- [Task description]: All entries below are to be copied precisely as they appear.

Top of The data

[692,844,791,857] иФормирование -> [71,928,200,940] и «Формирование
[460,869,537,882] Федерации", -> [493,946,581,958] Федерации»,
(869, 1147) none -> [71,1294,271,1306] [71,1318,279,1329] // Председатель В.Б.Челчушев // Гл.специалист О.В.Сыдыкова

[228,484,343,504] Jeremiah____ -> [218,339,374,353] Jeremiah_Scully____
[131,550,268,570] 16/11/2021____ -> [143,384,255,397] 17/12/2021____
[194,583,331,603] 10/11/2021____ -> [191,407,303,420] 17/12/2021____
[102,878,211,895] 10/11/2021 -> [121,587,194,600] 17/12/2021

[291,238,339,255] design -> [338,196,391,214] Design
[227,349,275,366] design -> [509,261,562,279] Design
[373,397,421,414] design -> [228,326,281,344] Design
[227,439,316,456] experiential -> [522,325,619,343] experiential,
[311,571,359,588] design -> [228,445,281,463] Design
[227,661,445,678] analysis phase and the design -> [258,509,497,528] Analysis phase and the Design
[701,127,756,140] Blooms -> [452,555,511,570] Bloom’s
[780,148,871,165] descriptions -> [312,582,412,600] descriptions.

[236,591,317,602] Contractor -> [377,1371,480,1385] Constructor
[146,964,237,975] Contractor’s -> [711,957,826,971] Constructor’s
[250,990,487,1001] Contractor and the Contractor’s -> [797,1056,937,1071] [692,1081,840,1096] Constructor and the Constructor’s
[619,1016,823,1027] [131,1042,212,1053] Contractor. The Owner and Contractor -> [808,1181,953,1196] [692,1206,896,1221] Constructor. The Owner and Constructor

Bottom of The data

- [Answer to this exercise]:
[692,844,791,857] иФормирование -> [71,928,200,940] и «Формирование
[460,869,537,882] Федерации", -> [493,946,581,958] Федерации»,
(869, 1147) none -> [71,1294,271,1306] [71,1318,279,1329] // Председатель В.Б.Челчушев // Гл.специалист О.В.Сыдыкова

[228,484,343,504] Jeremiah____ -> [218,339,374,353] Jeremiah_Scully____
[131,550,268,570] 16/11/2021____ -> [143,384,255,397] 17/12/2021____
[194,583,331,603] 10/11/2021____ -> [191,407,303,420] 17/12/2021____
[102,878,211,895] 10/11/2021 -> [121,587,194,600] 17/12/2021

[291,238,339,255] design -> [338,196,391,214] Design
[227,349,275,366] design -> [509,261,562,279] Design
[373,397,421,414] design -> [228,326,281,344] Design
[227,439,316,456] experiential -> [522,325,619,343] experiential,
[311,571,359,588] design -> [228,445,281,463] Design
[227,661,445,678] analysis phase and the design -> [258,509,497,528] Analysis phase and the Design
[701,127,756,140] Blooms -> [452,555,511,570] Bloom’s
[780,148,871,165] descriptions -> [312,582,412,600] descriptions.

[236,591,317,602] Contractor -> [377,1371,480,1385] Constructor
[146,964,237,975] Contractor’s -> [711,957,826,971] Constructor’s
[250,990,487,1001] Contractor and the Contractor’s -> [797,1056,937,1071] [692,1081,840,1096] Constructor and the Constructor’s
[619,1016,823,1027] [131,1042,212,1053] Contractor. The Owner and Contractor -> [808,1181,953,1196] [692,1206,896,1221] Constructor. The Owner and Constructor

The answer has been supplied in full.